Address: 3001 Marshfield Road, Albany.

Party: Democrat.

Occupation: State Representative.

Past Offices Held: Currently serving second term in the House; Previously served on Athens City Council.

1. Ohio has had some success in regaining jobs in the wake of the recession, but the unemployment rate remains over 7 percent. What specifically will you do to help create jobs in the state?

I will continue working with state and local leaders to promote our region as a great place to live, work, and raise a family. I will also continue fighting for adequate investments in education, workforce development, and infrastructure, including broadband Internet. I think that government can help to create a good climate for business, specifically by ensuring that we have a well-prepared workforce and the necessary infrastructure for a variety of business opportunities. I also believe that we need to work to support local entrepreneurs in their startup and second stage development efforts, because those individuals and businesses are rooted in our local communities, and are effective at creating and retaining jobs.

2. Ohio is expecting a sizable budget surplus. There have been cuts to local government funding in recent years, from schools to cities and counties and many would like to see that money go to them. Should any of the surplus be spent and if yes, how?

I do believe that we need to spend some of the surplus funds, which is why I sponsored the Kids and Communities First Fund legislation. I offered this bill as an amendment to the budget corrections bill, and as standalone legislation because I believe that the deep cuts, created by the Kasich administration's use of Local Government funds for state budgeting, are hurting our communities. We need police and fire protection in our local communities, enough teachers in the classroom, and well-maintained infrastructure to be economically competitive. My legislation would use a portion of the surplus (now in the rainy day fund) to create a fund that could be used to prevent layoffs of public safety forces and teachers.

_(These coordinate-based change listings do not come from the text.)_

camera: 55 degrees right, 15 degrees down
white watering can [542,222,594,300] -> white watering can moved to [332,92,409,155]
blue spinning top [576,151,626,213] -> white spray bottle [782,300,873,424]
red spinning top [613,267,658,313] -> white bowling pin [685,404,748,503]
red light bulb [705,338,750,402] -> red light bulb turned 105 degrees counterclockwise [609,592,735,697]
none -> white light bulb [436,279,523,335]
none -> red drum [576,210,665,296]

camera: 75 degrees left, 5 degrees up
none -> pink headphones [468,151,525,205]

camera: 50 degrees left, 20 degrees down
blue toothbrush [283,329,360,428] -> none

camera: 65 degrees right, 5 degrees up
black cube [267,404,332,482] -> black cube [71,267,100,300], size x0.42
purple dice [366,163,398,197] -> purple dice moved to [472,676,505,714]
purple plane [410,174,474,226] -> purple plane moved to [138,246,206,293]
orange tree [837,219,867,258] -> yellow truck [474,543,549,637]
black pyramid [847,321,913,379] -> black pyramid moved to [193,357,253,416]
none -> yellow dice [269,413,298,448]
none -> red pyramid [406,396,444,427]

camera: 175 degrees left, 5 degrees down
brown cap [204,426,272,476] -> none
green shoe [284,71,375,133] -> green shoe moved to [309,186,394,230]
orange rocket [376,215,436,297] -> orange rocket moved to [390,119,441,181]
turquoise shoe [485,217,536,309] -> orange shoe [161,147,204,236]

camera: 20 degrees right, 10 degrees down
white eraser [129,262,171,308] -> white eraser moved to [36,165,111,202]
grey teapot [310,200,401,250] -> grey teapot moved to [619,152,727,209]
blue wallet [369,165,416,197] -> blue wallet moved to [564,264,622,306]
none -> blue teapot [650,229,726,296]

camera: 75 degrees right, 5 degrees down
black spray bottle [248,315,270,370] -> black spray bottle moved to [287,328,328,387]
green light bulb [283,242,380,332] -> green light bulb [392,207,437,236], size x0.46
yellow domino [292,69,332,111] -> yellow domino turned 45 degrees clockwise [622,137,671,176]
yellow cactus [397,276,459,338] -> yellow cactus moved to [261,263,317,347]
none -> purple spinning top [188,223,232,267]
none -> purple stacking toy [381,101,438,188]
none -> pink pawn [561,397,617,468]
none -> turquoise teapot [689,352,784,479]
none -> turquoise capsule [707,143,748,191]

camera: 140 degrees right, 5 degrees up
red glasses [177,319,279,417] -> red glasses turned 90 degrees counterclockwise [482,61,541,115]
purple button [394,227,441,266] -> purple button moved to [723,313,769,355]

3. Ohio's school-funding system has been declared unconstitutional multiple times due to its reliance on property taxes, yet a solution has remained elusive. Do you believe the situation is likely to change in the near future, and how would you propose addressing the issue?

I have been working on this issue since before I was elected, and am deeply concerned about the problem. Our children need access to a high quality education, to help them develop their talents and be able to compete in a global economy. I believe we were making progress, with the reforms introduced by former Governor Strickland, but the new administration repealed those reforms. Governor Kasich is still developing his plan, and I will do everything I can to ensure that proposed reforms take into consideration the differences in various areas of the state. For example, I was able to work with Rep. Garrison on a formula that adequately funded transportation costs, which made a big difference for rural districts. One size does not fit all, and I will fight for careful analysis of the data, so that we can ensure that any new proposals are fair for students and taxpayers in southeastern Ohio.